I think the problem is the outfits that cut for the mill nowadays are all large, they don't seem to mess around with firewood unless you
know someone or are right on their way.
Not like years back there were a lot of smaller operators and picker trucks, firewood logs came easy.
As far as price I'd love to pay the price the mill gets. Large volume user plus monopoly squeeze I'd say.
This is another subject but you can't believe what the mill pays the province for stumpage and what a private resident has to pay!
Right now with the economy and all, they are trying to get the province to drop stumpage fees altogether as well as get the loggers to take a cut.
On the farm we have poplar and spruce to no end with birch mixed throughout. With the mill going it never made any sense to start logging
our own land for firewood when they were hauling birch off crown land for $100/cord delivered right to the stove. Like I said before, the convenient, abundant, $100/cord birch might be a thing of the past.
got a cord of greenish red oak for 100$ also getting 1 and 3/4 cord fair(but kinda wet) mixed hardwood(mostly cherry and oak) delivered for 100$
all cut and split to length ,th is the time of year when you gotta watch as people pass off greenwood as seasoned ot make some cash to pay their taxes and christmas bills ,not to mention every guy with a poulon is out cutting his backyard up becuase hes laid off and is strapped nowadays
Spent some time this weekend splitting up last weekends purchase. I think there's maybe a cord cut and split. Nice stuff for next year.

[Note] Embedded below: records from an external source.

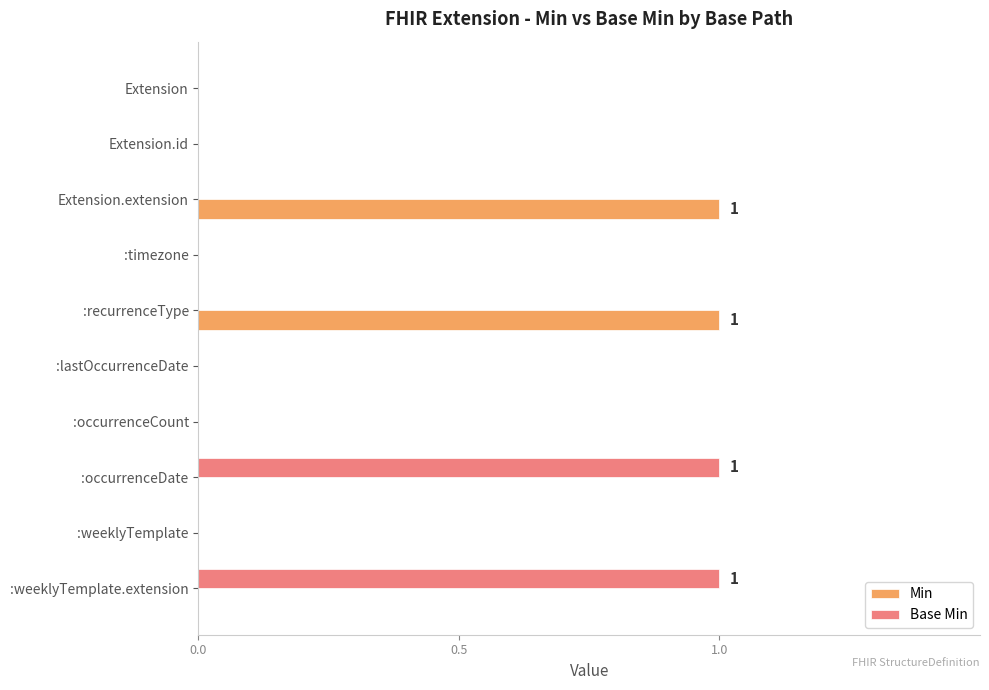

The Min series shows 1 at Extension.id. True or false?

False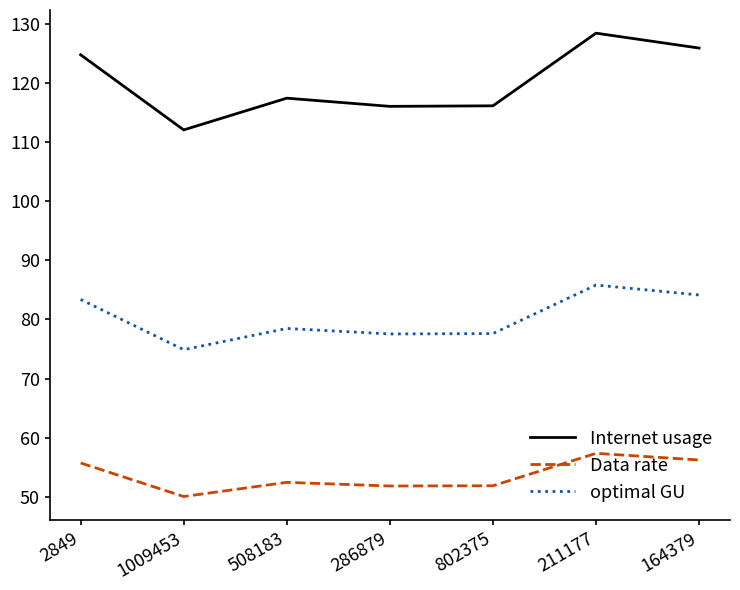

What is the minimum value for optimal GU?

74.9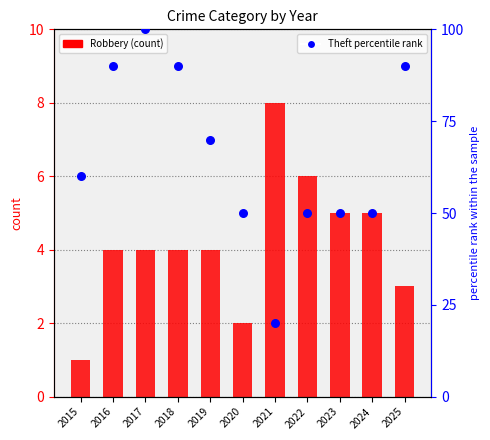

Which series reaches the maximum Y coordinate?

Theft percentile rank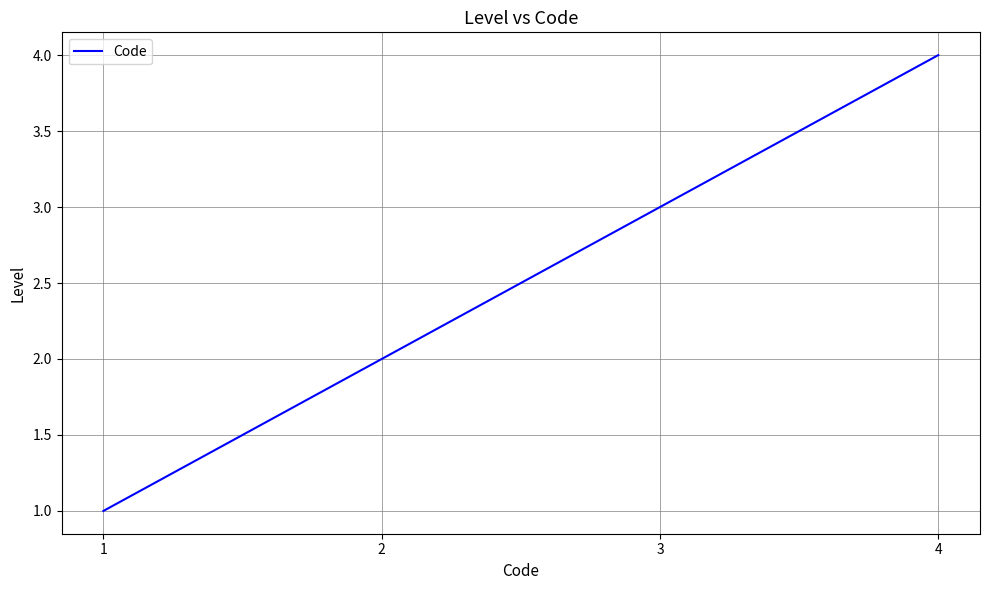

Reading left to right, list all the values displayed in this chart.

1	2	3	4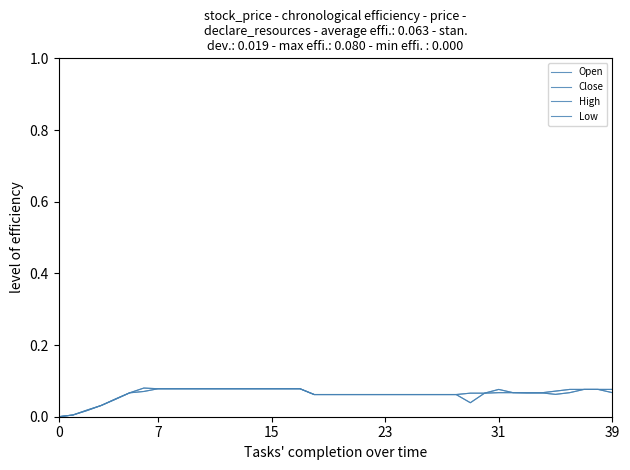

Does the chart have visible grid lines?

No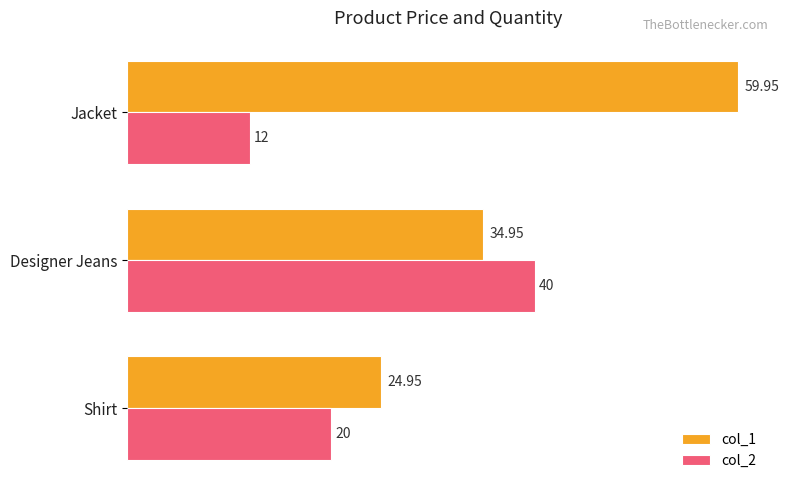

How many categories are shown in the chart?

3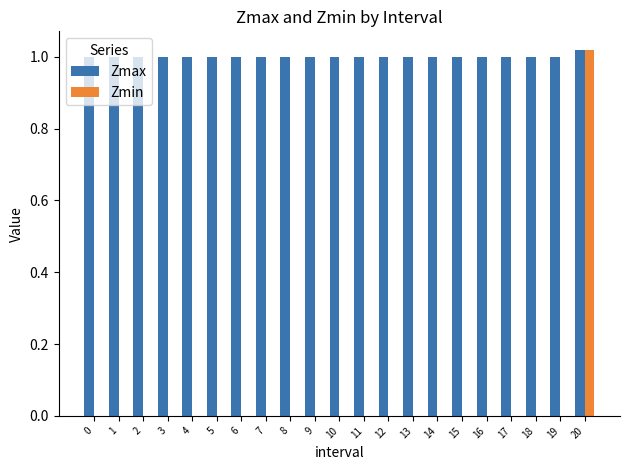

Which series has the largest total across all categories?

Zmax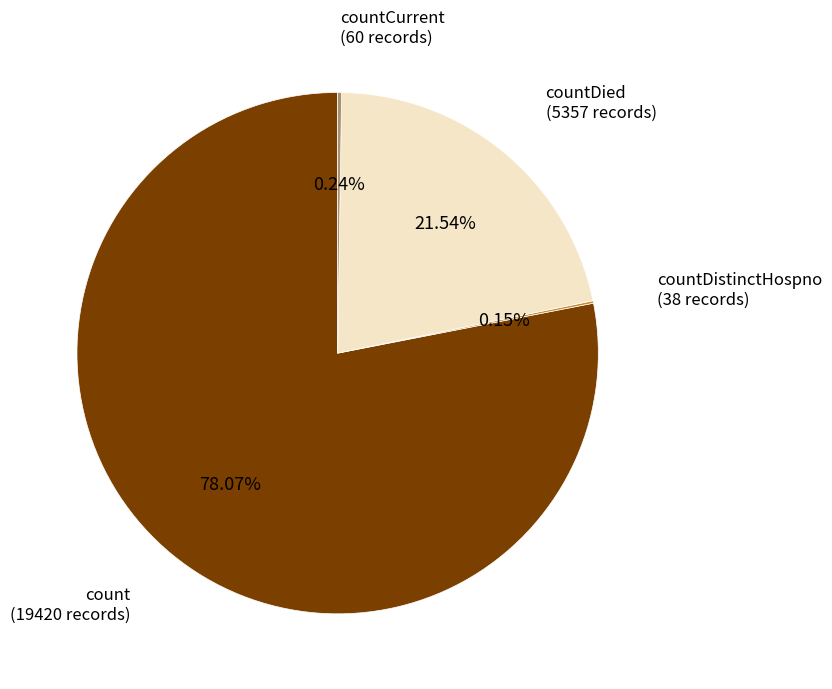

Does any single category account for the majority?

Yes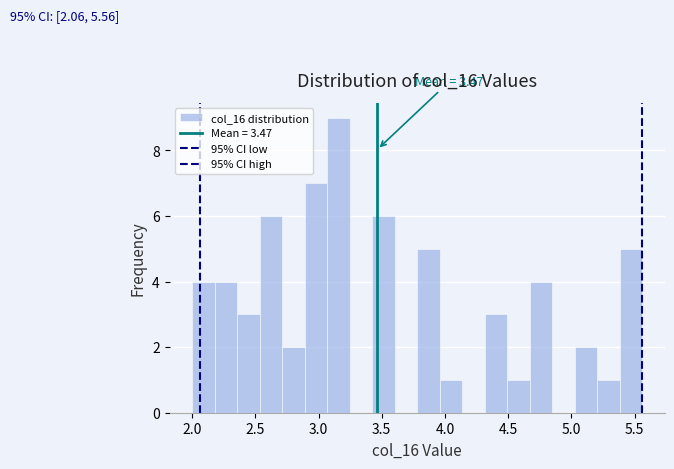

Read against the x-axis, roughly where is the centre of the tallest bar?

3.15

Small potatoes compared to you folks, but yesterday I bought $40 worth of mixed wood from the local equipment rental yard. It was about 2/3 of my Ferd Ranger's bed. Prolly enough to see us through the few weeks of cold(ish) weather we have left, with the little bit of seasoned pine and mullberry I have left. Most of the wood bought yesterday was at least half-seasoned, but better than some I've seen. There were a couple of pieces, 'tho, that I threw into the stack of next year's wood 'cuz they were as green as it gets.